According to wdk chief economist Michael Berthel, the combination of a wider economic recession, declining demand for rubber products and a continued rise in energy prices is putting the German rubber industry in a situation in which it will struggle to survive. Berthel backs this assertion with concrete figures.
“According to calculations by the wdk, the manufacturing-relevant costs in the main product groups of rubber articles have increased by more than 60 per cent since 2019,” he states. “This contrasts with a sales increase of only 1.0 per cent in the first half of 2022 – with sales volume roughly at the previous year’s level.” This discrepancy leaves the wdk in no doubt that companies within the sector will have to bear most additional costs themselves – a situation it believes “cannot be sustained for much longer.”
A speedy solution is needed
The German rubber manufacturers association thus demands a speedy solution to the current gas and electricity price crisis as well as prompt and perceptible relief for all industrial enterprises affected by the cost explosion.
“All in all, the rubber industry in Germany is shrinking,” continues Berthel. “Both domestic production and the number of employees declined in the first half of 2022. Political aid and the framework (for this) must enable – right now – Germany’s industry to be maintained at its domestic location.”
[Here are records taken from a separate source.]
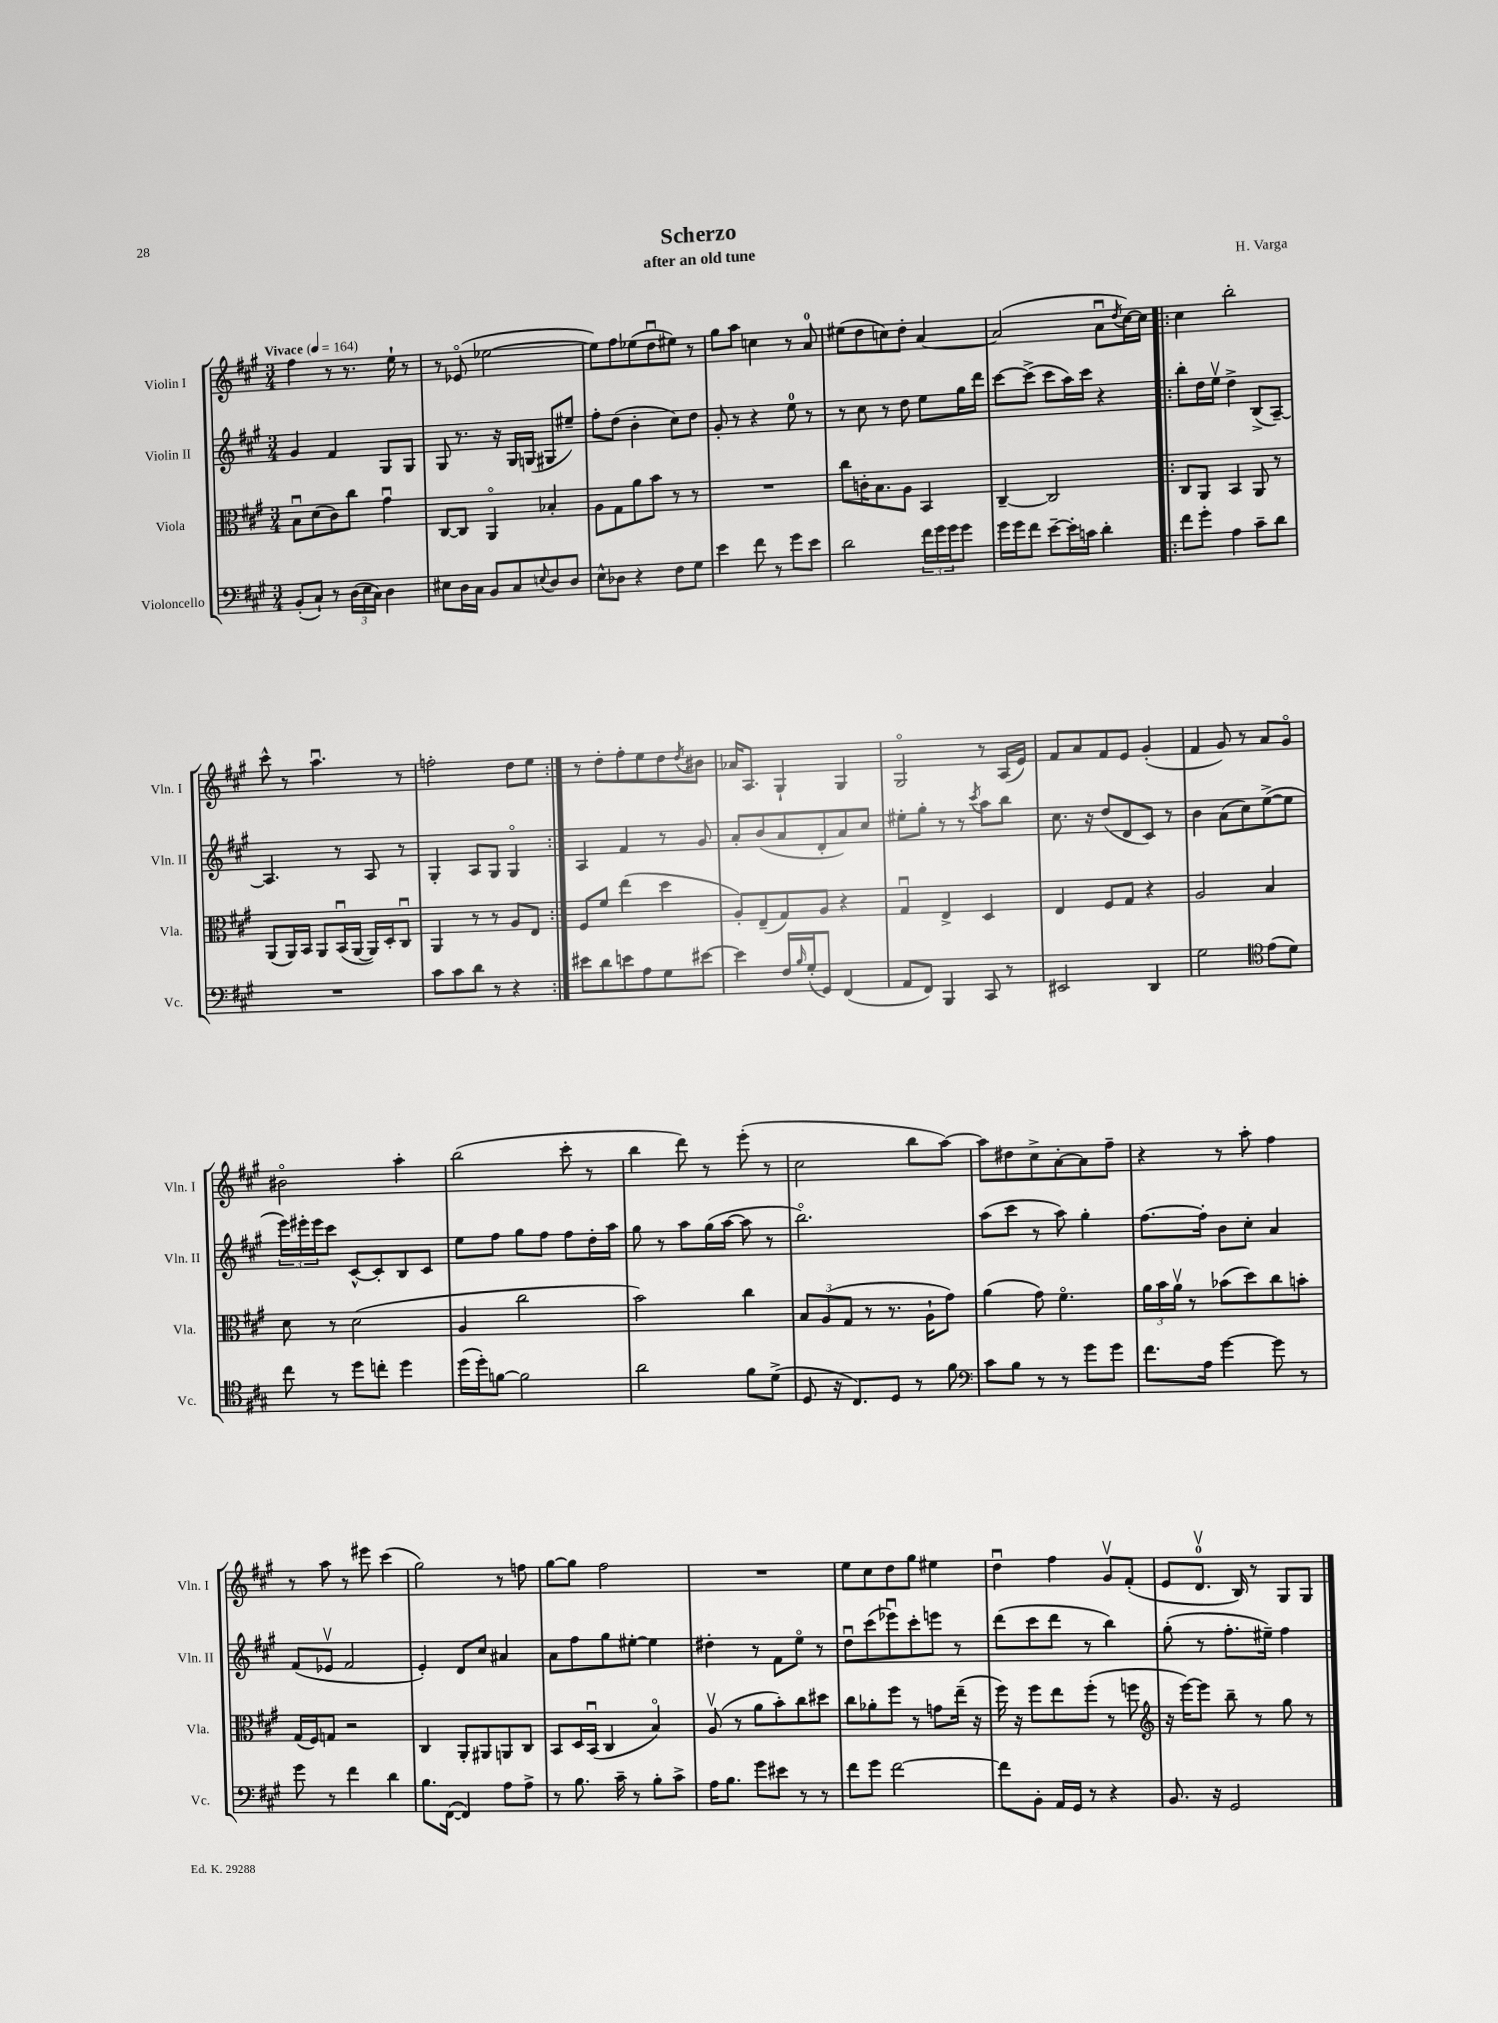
\header { title = "Scherzo" composer = "H. Varga" subtitle = "after an old tune" }
<<
\new StaffGroup <<
\new Staff = "s0" \with { instrumentName = "Violin I" shortInstrumentName = "Vln. I" } {
    \clef treble \key a \major \numericTimeSignature \time 3/4 \tempo "Vivace" 4 = 164
    fis''4 r8 r8. e''16-! r8 |
    r8 ees'8\flageolet( ees''2~ |
    ees''8) fis''8 ees''8( d''8\downbow eis''8) r8 |
    gis''8 a''8 c''4 r8 a'8-0 |
    eis''8( d''8 c''8) d''8-. a'4~ |
    a'2( a'8\downbow \acciaccatura { d''8 } cis''16~) cis''16 |
    \repeat volta 2 { cis''4 b''2-. |
    cis'''8-^ r8 a''4.\downbow r8 |
    f''2-. d''8 e''8 | }
    r8 d''8-. fis''8-. e''8 d''8 \acciaccatura { d''8 } bis'8 |
    aes'16 a8. gis4-! gis4 |
    gis2\flageolet r8 a16( e'16) |
    fis'8 a'8 fis'8 e'8 gis'4-.( |
    fis'4 gis'8) r8 a'8 gis'8\flageolet |
    bis'2\flageolet a''4-. |
    b''2( cis'''8-. r8 |
    b''4 d'''8) r8 e'''8-.( r8 |
    cis''2 b''8 a''8~) |
    a''8 dis''8 cis''8-> a'8~-. a'8 fis''8-- |
    r4 r8 a''8-. fis''4 |
    r8 a''8 r8 eis'''8 cis'''4( |
    gis''2) r8 f''8 |
    gis''8~ gis''8 fis''2 |
    R2. |
    e''8 cis''8 d''8 gis''8 eis''4 |
    d''4\downbow fis''4 gis'8\upbow fis'8-.( |
    e'8 d'8.-0\upbow b16) r8 gis8 gis8 \bar "|." |
}
\new Staff = "s1" \with { instrumentName = "Violin II" shortInstrumentName = "Vln. II" } {
    \clef treble \key a \major \numericTimeSignature \time 3/4
    gis'4 fis'4 gis8 gis8 |
    gis8 r8. r16 gis16 g16( gis8 eis''8--) |
    fis''8-. d''8( b'4-. cis''8) d''8 |
    gis'8-. r8 r4 e''8-0 r8 |
    r8 cis''8 r8 d''8 e''8 gis''16 d'''16 |
    cis'''8~ cis'''8->( cis'''8 a''16) cis'''16 r4 |
    \repeat volta 2 { b''8-. d''16 e''16\upbow d''4-> b8->( a8~--) |
    a4. r8 a8 r8 |
    gis4-. a8 gis8 gis4\flageolet | }
    a4 fis'4 r8 gis'8 |
    a'8-. b'8( a'8 d'8-. a'8) cis''8 |
    eis''8-. gis''8-. r8 r8 \acciaccatura { cis'''8 } a''8 b''8 |
    cis''8. r16 d''8( d'8 cis'8) r8 |
    b'4 a'8( cis''8) e''8~->( e''8 |
    \tuplet 3/2 { e'''16) eis'''16-. eis'''16 } cis'''8 cis'8~-^ cis'8-. b8 cis'8 |
    e''8 fis''8 gis''8 fis''8 fis''8 d''16-. a''16 |
    gis''8 r8 a''8 gis''16( a''16~ a''8 r8 |
    b''2.\flageolet) |
    a''8( cis'''8 r8 a''8) gis''4-. |
    fis''8.~ fis''16-. b'8 cis''8-. a'4 |
    fis'8( ees'8\upbow fis'2 |
    e'4-.) d'8 cis''8 ais'4 |
    a'8 fis''8 gis''8 eis''8~-. eis''4 |
    dis''4-. r8 fis'8 e''8\flageolet r8 |
    d''8\downbow cis'''8( ees'''8\downbow) cis'''8-. e'''8 r8 |
    d'''8( cis'''8 d'''8 r8 b''4) |
    gis''8-.( r8 fis''8.-. eis''16--) fis''4 \bar "|." |
}
\new Staff = "s2" \with { instrumentName = "Viola" shortInstrumentName = "Vla." } {
    \clef alto \key a \major \numericTimeSignature \time 3/4
    b8\downbow d'8( cis'8) cis''8 gis'4\downbow |
    cis8~ cis8 a,4\flageolet bes4-. |
    a8 gis8 a'8 b'8 r8 r8 |
    R2. |
    cis''8 c'16-. b8. a8 b,4 |
    cis4~-- cis2 |
    \repeat volta 2 { cis8 a,8 b,4 a,8 r8 |
    a,8( a,16) b,16 a,8 b,16\downbow( a,16~ a,16) d16-. cis8\downbow |
    a,4 r8 r8 a8 e8 | }
    fis8 fis'8 e''4( d''4 |
    a8-.) e8--( gis8) a8 r4 |
    gis4\downbow e4-> d4 |
    e4 fis8 gis8 r4 |
    a2 b4 |
    d'8 r8 d'2( |
    a4 cis''2 |
    b'2) cis''4 |
    \tuplet 3/2 { b8 a8( gis8 } r8 r8. a16-! gis'8) |
    a'4( gis'8) fis'4.\flageolet |
    \tuplet 3/2 { a'16 b'16 a'16\upbow } r8 bes'8( d''8) cis''8 b'8-. |
    gis16( fis16) g8 r2 |
    cis4 a,8-. ais,8 a,8 cis8 |
    b,8 d16 b,16\downbow( cis4 b4\flageolet) |
    a8\upbow( r8 a'8 b'8-.) cis''8 dis''8 |
    cis''8 aes'8-. fis''8 r8 g'8 e''16--( r16 |
    fis''16) r16 fis''8 e''8 fis''8-.( r8 f''8 |
    \clef treble r16 e'''16~) e'''8 b''8-- r8 gis''8 r8 \bar "|." |
}
\new Staff = "s3" \with { instrumentName = "Violoncello" shortInstrumentName = "Vc." } {
    \clef bass \key a \major \numericTimeSignature \time 3/4
    b,8-.( cis8-!) r8 \tuplet 3/2 { d16( e16 cis16) } d4 |
    eis8 d16 cis16 b,8 cis8 \appoggiatura { e8 } d8 d8 |
    e8-^ des8 r4 fis8 gis8 |
    e'4 fis'8 r8 gis'8 e'8 |
    d'2 \tuplet 3/2 { fis'16 gis'16 gis'16 } gis'8 |
    gis'16 gis'16 fis'8 e'8~-- e'16-. c'16 d'4-. |
    \repeat volta 2 { fis'8 gis'8-. a4 cis'8-- d'8 |
    R2. |
    cis'8 cis'8 d'8 r8 r4 | }
    eis'8 d'8 e'8 a8 gis8 eis'8~ |
    eis'4 fis16 \grace { b16 } gis16-.( gis,8) fis,4( |
    a,8 fis,8) b,,4 cis,8 r8 |
    eis,2 d,4 |
    gis2 \clef tenor e'8( d'8) |
    cis''8 r8 d''8 c''8-. d''4 |
    d''16( d''16-.) f'8~ f'2 |
    a'2 fis'8 d'8->( |
    d8 r16 cis8.) d8 r8 fis'8 |
    \clef bass cis'8 b8 r8 r8 gis'8 gis'8 |
    fis'8. a16 gis'4~ gis'8 r8 |
    gis'8 r8 fis'4 d'4 |
    b8. fis,16~( fis,4) a8 a8-> |
    r8 b8. cis'16-- r8 b8-. cis'8-> |
    a16 b8. gis'8 eis'8 r8 r8 |
    fis'8 gis'8 fis'2~ |
    fis'8 b,8-. a,16 gis,16 r8 r4 |
    b,8. r16 gis,2 \bar "|." |
}
>>
>>
\layout { \context { \Score \remove "Bar_number_engraver" } }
Tyre deliveries below planned volumes
Turnover within Germany’s rubber sector increased to a total of 5.25 billion euros in the first half of 2022. Domestic business generated 1.1 per cent more turnover at 3.34 billion, while export turnover remained below two billion euros and developed only moderately at 0.8 per cent.
Berthel points out, however, that deliveries by automotive suppliers – including tyres and technical products – continue to be significantly below planned volumes. Demand from German vehicle manufacturers is persistently low: “In addition to supply bottlenecks, with vehicle production limited due to semiconductors and the Ukraine war, the strong inflation-driven increase in car prices is reducing demand. Just recently, industry association VDA (the German Association of the Automotive Industry) adjusted its current year demand forecast for a third time and below the previous year’s level.”
The wdk chief economist also observes that low new registrations, reduced mileages driven, and inflation-related buying restraint are additionally burdening the replacement tyre business. Sales volumes are still significantly below pre-2020 levels.
Demand in the non-automotive sector, which covers industrial supplies, construction components, consumer products, was less affected in the first half of 2022. This has led to increased sales and revenues for companies operating within this sector. But Berthel warns that business expectations are now deteriorating, and the order situation is weakening.
Forecasts impossible
His outlook is correspondingly pessimistic, and the wdk chief economist says that due to the overlapping crises of the Covid pandemic, supply chain problems and tensions with Russia, it is currently impossible to make concrete forecasts about the industry’s economic development. “What is certain, however, is that the German rubber industry faces an existential final quarter in 2022 and an extremely difficult business year in 2023.”